*** Opening of Records to process ***

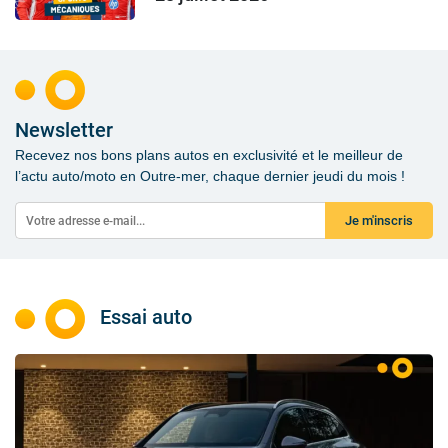
Newsletter
Recevez nos bons plans autos en exclusivité et le meilleur de
l’actu auto/moto en Outre-mer, chaque dernier jeudi du mois !
Je m'inscris
Essai auto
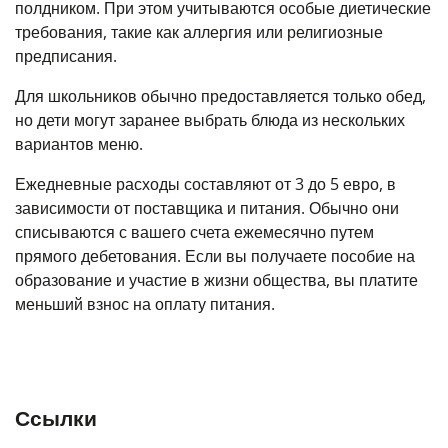
полдником. При этом учитываются особые диетические
требования, такие как аллергия или религиозные
предписания.
Для школьников обычно предоставляется только обед,
но дети могут заранее выбрать блюда из нескольких
вариантов меню.
Ежедневные расходы составляют от 3 до 5 евро, в
зависимости от поставщика и питания. Обычно они
списываются с вашего счета ежемесячно путем
прямого дебетования. Если вы получаете пособие на
образование и участие в жизни общества, вы платите
меньший взнос на оплату питания.
Ссылки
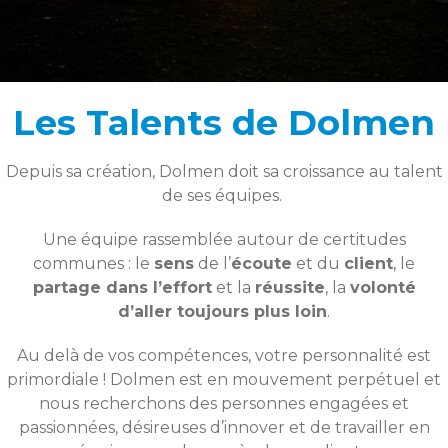
Les Talents de Dolmen
Depuis sa création, Dolmen doit sa croissance au talent
de ses équipes.
Une équipe rassemblée autour de certitudes
communes : le
sens
de l’
écoute
et du
client
, le
partage dans l’effort
et la
réussite
, la
volonté
d’aller toujours plus loin
.
Au delà de vos compétences, votre personnalité est
primordiale ! Dolmen est en mouvement perpétuel et
nous recherchons des personnes engagées et
passionnées, désireuses d’innover et de travailler en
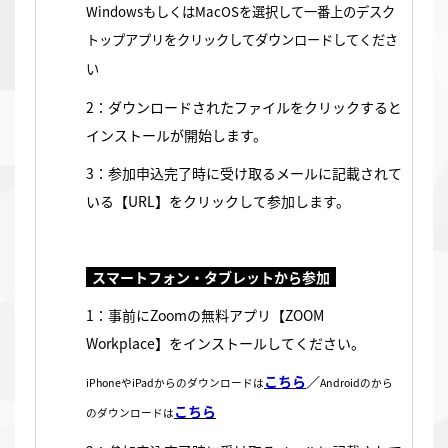
WindowsもしくはMacOSを選択して一番上のデスク
トップアプリをクリックしてダウンロードしてくださ
い
2：ダウンロードされたファイルをクリックすると
インストールが開始します。
3：参加申込完了時に受け取るメールに記載されて
いる【URL】をクリックして参加します。
スマートフォン・タブレットから参加
1：事前にZoomの無料アプリ【ZOOM
Workplace】をインストールしてください。
こちら
／
iPhoneやiPadからのダウンロードは
Androidのから
こちら
のダウンロードは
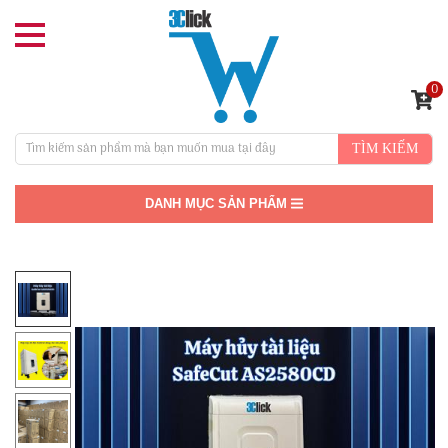
0
TÌM KIẾM
DANH MỤC SẢN PHẨM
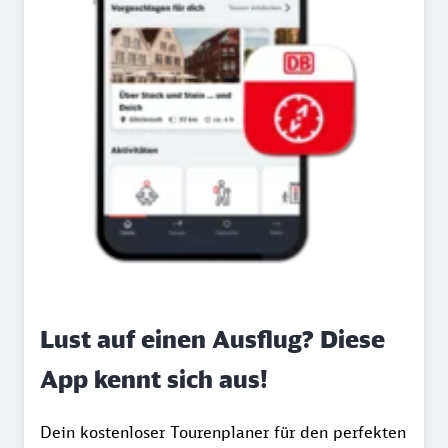
Lust auf einen Ausflug? Diese
App kennt sich aus!
Dein kostenloser Tourenplaner für den perfekten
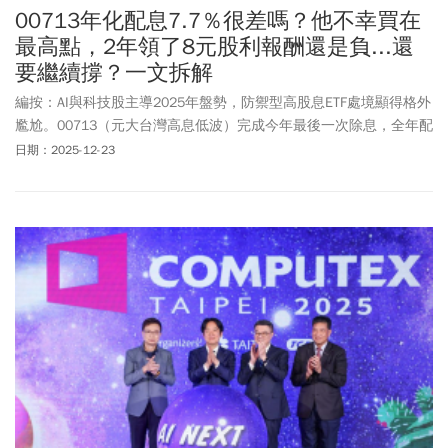
00713年化配息7.7％很差嗎？他不幸買在
最高點，2年領了8元股利報酬還是負...還
要繼續撐？一文拆解
編按：AI與科技股主導2025年盤勢，防禦型高股息ETF處境顯得格外
尷尬。00713（元大台灣高息低波）完成今年最後一次除息，全年配
發 4.06元、年化殖利率約7.7%，乍看之下依然符合高股息期待，但
日期：2025-12-23
股價卻始終未能回到去年高點。當成長股狂飆、主動式ETF持續加碼
科技題材時，00713 的「穩定」反而成了被質疑的原因。00713買
在高點的人是否真的做錯選擇？以及防禦型高股息ETF在現階段市場
中，究竟該被如何看待？以下請看財經部落客要不要來點稀飯套餐
的解析。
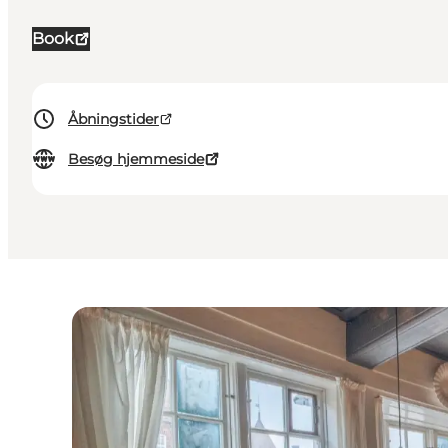
Book
Åbningstider
Besøg hjemmeside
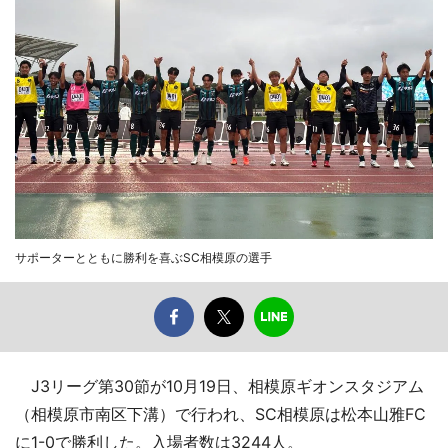
サポーターとともに勝利を喜ぶSC相模原の選手
J3リーグ第30節が10月19日、相模原ギオンスタジアム
（相模原市南区下溝）で行われ、SC相模原は松本山雅FC
に1-0で勝利した。入場者数は3244人。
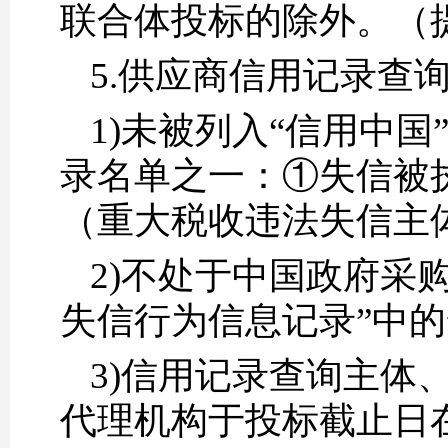
联合体投标的除外。（
5.供应商信用记录查
1)未被列入“信用中国”网站(
录名单之一：①失信被
（重大税收违法失信主
2)不处于中国政府采购网(
失信行为信息记录”中
3)信用记录查询主体
代理机构于投标截止日在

*** Close of Records to process ***

== Task prompt ==
Starting at the line that contains "科技題材時，00713 的「穩定」反而成了被質疑的原因。00713買" and ending at the final line of the data, reproduce each line exactly. Pictures stay out of the copy.

== Exercise response ==
科技題材時，00713 的「穩定」反而成了被質疑的原因。00713買
在高點的人是否真的做錯選擇？以及防禦型高股息ETF在現階段市場
中，究竟該被如何看待？以下請看財經部落客要不要來點稀飯套餐
的解析。
Book
Åbningstider
Besøg hjemmeside
サポーターとともに勝利を喜ぶSC相模原の選手
J3リーグ第30節が10月19日、相模原ギオンスタジアム
（相模原市南区下溝）で行われ、SC相模原は松本山雅FC
に1-0で勝利した。入場者数は3244人。
联合体投标的除外。（
5.供应商信用记录查
1)未被列入“信用中国”网站(
录名单之一：①失信被
（重大税收违法失信主
2)不处于中国政府采购网(
失信行为信息记录”中
3)信用记录查询主体
代理机构于投标截止日在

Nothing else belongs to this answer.